NVIDIA’s AI assistant technology has been slowly improving in recent months, and now it’s evident how everything fits together. Omniverse Avatar (for 3D assistant development) and Riva (custom AI voice production) are two platforms launched by the firm that, when combined, result in astonishingly lifelike virtual personas with little effort — or, in one case, purposely unrealistic virtual personas.

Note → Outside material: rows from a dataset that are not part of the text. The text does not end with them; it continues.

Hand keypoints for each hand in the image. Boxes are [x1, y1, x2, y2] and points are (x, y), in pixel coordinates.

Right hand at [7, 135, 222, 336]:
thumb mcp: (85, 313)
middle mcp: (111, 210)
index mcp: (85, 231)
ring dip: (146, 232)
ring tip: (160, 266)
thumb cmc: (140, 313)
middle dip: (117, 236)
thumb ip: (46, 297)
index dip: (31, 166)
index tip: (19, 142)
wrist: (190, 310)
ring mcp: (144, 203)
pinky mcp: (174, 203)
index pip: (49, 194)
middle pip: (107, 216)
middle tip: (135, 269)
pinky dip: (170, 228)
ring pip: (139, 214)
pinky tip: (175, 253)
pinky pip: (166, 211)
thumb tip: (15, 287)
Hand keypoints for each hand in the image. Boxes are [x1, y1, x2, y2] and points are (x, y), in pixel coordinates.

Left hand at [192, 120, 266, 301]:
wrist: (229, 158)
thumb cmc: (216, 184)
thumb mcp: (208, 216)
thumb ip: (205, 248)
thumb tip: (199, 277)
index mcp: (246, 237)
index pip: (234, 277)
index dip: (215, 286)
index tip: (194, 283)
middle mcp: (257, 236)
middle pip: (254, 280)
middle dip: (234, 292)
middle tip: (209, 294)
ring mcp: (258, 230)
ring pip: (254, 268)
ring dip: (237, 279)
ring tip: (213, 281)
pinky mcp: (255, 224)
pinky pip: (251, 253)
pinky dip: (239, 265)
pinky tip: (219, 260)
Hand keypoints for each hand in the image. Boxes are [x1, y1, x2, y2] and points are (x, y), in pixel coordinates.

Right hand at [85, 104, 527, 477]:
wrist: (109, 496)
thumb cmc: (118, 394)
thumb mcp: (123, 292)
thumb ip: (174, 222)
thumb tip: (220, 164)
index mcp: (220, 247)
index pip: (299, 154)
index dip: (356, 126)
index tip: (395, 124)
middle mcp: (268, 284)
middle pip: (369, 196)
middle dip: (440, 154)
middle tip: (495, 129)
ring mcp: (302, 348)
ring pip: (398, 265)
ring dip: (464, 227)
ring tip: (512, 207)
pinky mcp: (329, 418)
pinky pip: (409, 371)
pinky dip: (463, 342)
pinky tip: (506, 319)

NVIDIA produced an Omniverse Avatar using a lady’s photo and utilised Riva to train the voice based on that woman, convert text to speech, and translate to several languages in one demo. With the exception of a few stiff-sounding translations, the artificial stand-in looks and sounds almost like to the real person, and can even tilt its head while keeping natural-looking eye contact. This might, as you might expect, lead to more relatable virtual assistants at kiosks and online.
Another demonstration, for NVIDIA’s Project Tokkio “talking kiosk” reference software, demonstrates what might happen when you develop a completely fake character. A 3D, ray-traced toy version of CEO Jensun Huang (complete with his characteristic clothing and a Riva-trained voice) uses AI to hold a conversation with actual people about climate change and the importance of proteins in the body. His face and hands are animated by Omniverse systems. Of course, it’s not intended to be completely authentic, but it demonstrates how a 3D virtual assistant may be far more interesting than a voice.
The majority of Maxine’s development kit is already on hand. Riva is now in open beta and will be free to use for “small-scale” projects. Riva Enterprise, which will arrive in early 2022, will be responsible for larger roll-outs. However, you’ll have to wait a little longer for Omniverse Avatar. While the fundamental Omniverse platform is currently in open beta, Avatar is still “in development” with no release date set. Still, this alludes to a future in which an airport or favourite restaurant can provide a helpful assistance that isn’t overly robotic.